10/17/2011

jawaban yg saya cari :)

Ada sesuatu yang dari dulu rasanya mengganjal di hati dan pikiran saya tentang poligami, dan pembenaran atas poligami. Juga tentang rasul saya yang mengapa berpoligami, hingga banyak yang menirunya dengan ikut-ikutan berpoligami, meski konteks dan alasan dari poligami itu sendiri sangat berbeda antara Muhammad dan pengikutnya. Saya cari jawabannya, tapi tak pernah ada yang pas. Hingga suatu ketika ketika saya membaca sebuah blog, saya seperti seorang remaja yang menemukan peta harta karun. Jika pemahaman atas hadist atau Al-Qur'an di pahami dengan konsep tekstualitas, maka ia akan menjadi kabur. Maka dari itu pemahaman akan kitab suci membutuhkan penggunaan filsafat mawas (penafsiran kontekstual) tidak tunggal dan serta merta di telan secara mentah.
Ilustrasi cerita yang memberi contoh bahwa sesuatu yang kita tiru tanpa memahaminya lebih dalam adalah keliru, saya ambil dari blog seorang penulis bernama M Shodiq Mustika


“Kisah seorang idola yang mengejar seorang perempuan”

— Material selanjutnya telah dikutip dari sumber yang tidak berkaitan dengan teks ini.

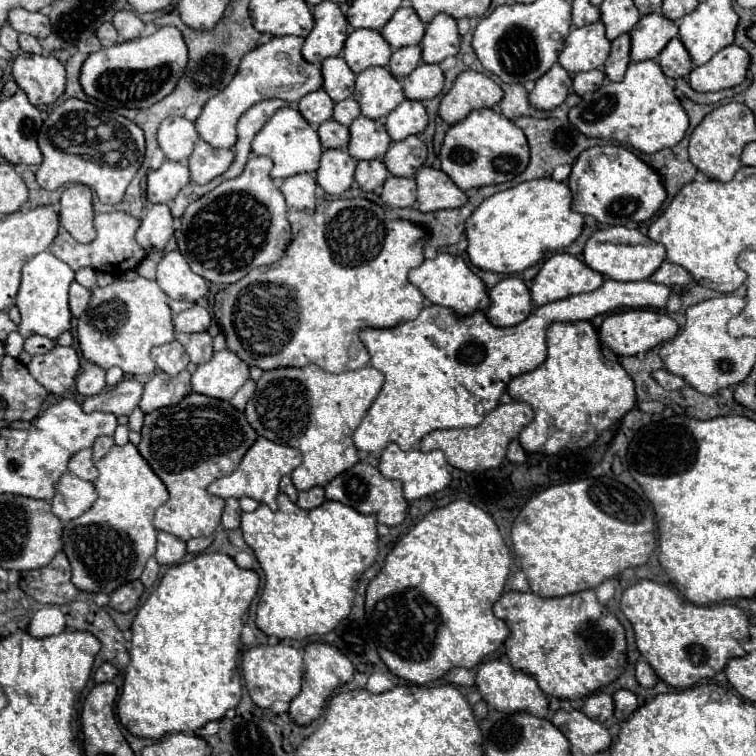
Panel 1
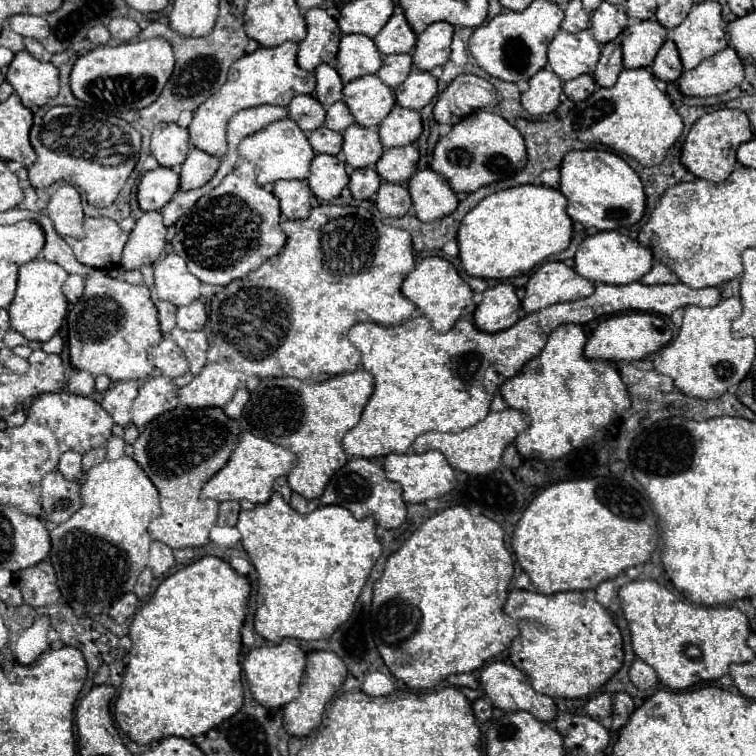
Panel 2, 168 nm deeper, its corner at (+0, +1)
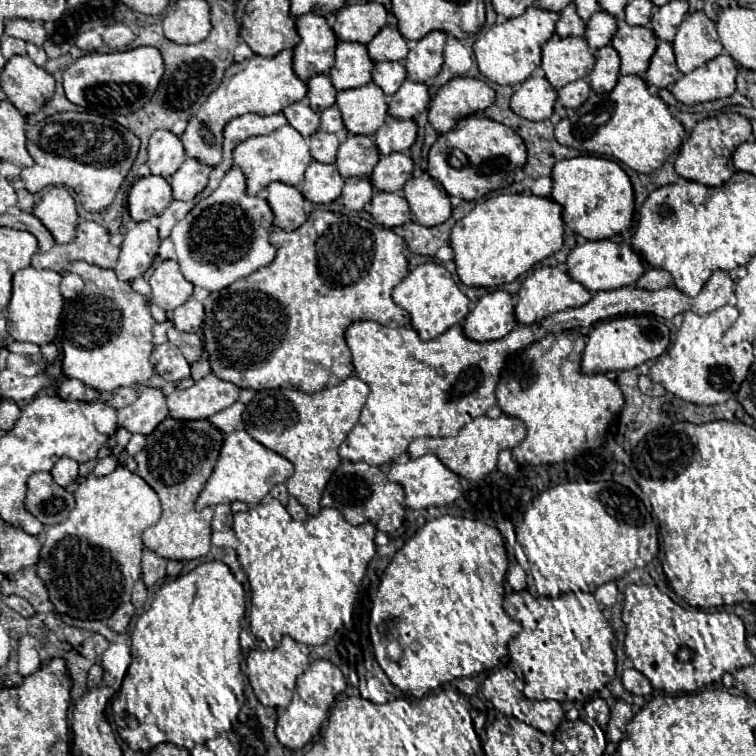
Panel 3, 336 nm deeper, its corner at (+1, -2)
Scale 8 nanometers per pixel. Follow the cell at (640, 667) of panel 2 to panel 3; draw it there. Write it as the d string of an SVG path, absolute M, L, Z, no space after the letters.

Suatu hari, si Fulan melihat idolanya mengejar seorang perempuan. Tiba-tiba seorang perempuan lainnya melintas di depannya. Lalu ia pun mengejar si perempuan.
Melihat itu, seorang pengamat merasa geram. “Mengejar perempuan? Menjijikkan!”
Lantas sang pengamat menemui si Fulan dan bertanya: “Mengapa kau mengejar perempuan itu? Apa kau tidak tahu bahwa perilaku seperti itu menjijikkan?”
Si Fulan: “Itu tidak menjijikkan. Saya mengejar perempuan itu karena meniru idola saya. Saya telah melihat dia mengejar seorang perempuan. Perilaku idola tidak mungkin menjijikkan.”
Sang pengamat merasa geram. Ia tidak sepaham. Dia merasa heran mengapa seorang idola mengejar seorang perempuan. Baginya, bila perbuatan menjijikkan dilakukan oleh seorang idola, maka sang idola itu sebenarnya tidak pantas menjadi idola.
Sesaat kemudian, sang pengamat bertemu dengan sang idola. Karena merasa geram, tanpa basa-basi ia berkata, “Anda tidak pantas jadi idola.”
Sang idola merasa heran. Ia bertanya, “Mengapa Anda berkata begitu?”
“Karena perilaku Anda yang menjijikkan telah ditiru oleh orang yang mengidolakan Anda.”
“Siapa yang meniru? Perilaku saya yang manakah yang dia tiru?”
“Si Fulan,” jawab sang pengamat. “Dialah yang meniru perilaku Anda. Dia telah mengejar seorang perempuan. Sungguh menjijikkan.”
“Ooo… yang itu. Apakah Anda tahu mengapa dia mengejar perempuan itu?” tanya sang idola.
Sang pengamat menjawab, “Ya. Dia melakukan perbuatan yang menjijikkan itu karena dia mengikuti Anda. Dia meniru perilaku Anda 100% murni tanpa dicampuri dengan pandangan-pandangan lain.”
Sang idola menukas, “Tadi saya mengejar seorang perempuan karena dia mencopet dompet saya. Kebetulan saja dia seorang perempuan.”
“Tapi si Fulan meniru perilaku Anda, ‘kan?”
“Tidak,” jawab sang idola. “Perilaku saya tadi adalah mengejar seorang pencopet. Si Fulan tidak mengejar pencopet. Jadi, dia tidak meniru perilaku saya. Dia hanya meniru sesuatu yang dia sangka perilaku saya. Ini gara-gara dia menelan mentah-mentah peristiwa yang dia lihat itu tanpa memperhitungkan konteks mengapa saya mengejar seorang perempuan.”